Assigned task: Can you write out, word for word, the part of the Vientiane travel account that runs from "It seems that" up to and including "with other backpackers."?

┌─ Text for analysis

I had visited the capital of Laos once before, but I was not impressed. A lot of people really like the place, but it doesn't do much for me. However, flying in from a cold week in China, I was just happy to be somewhere warm with good food. I hung around the airport waiting for another backpacker heading into town so we could share the cost and swap stories. Unfortunately, the flight was full of business people or package tour types and everyone was being met at the airport. I met a Scandinavian couple on their way to their flight when they realized that they left something important back at their guest house. We jumped into a cab and they told me about their experiences. They thought, as I did, that Vientiane was not particularly interesting. I vowed to stay only a single night.
It seems that Vientiane had taken on a new popularity after the trouble in Bangkok. There were many new shops and restaurants open. Most of the guest houses were full, but I did manage to find one after a few interviews with other backpackers.

└─
┌─ Data shown

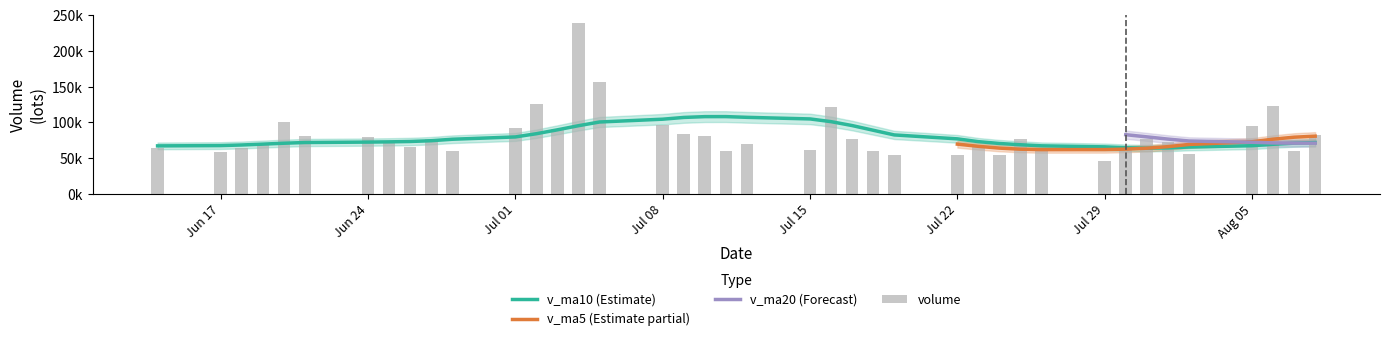

Count the number of categories in the chart.

40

└─

Result:
It seems that Vientiane had taken on a new popularity after the trouble in Bangkok. There were many new shops and restaurants open. Most of the guest houses were full, but I did manage to find one after a few interviews with other backpackers.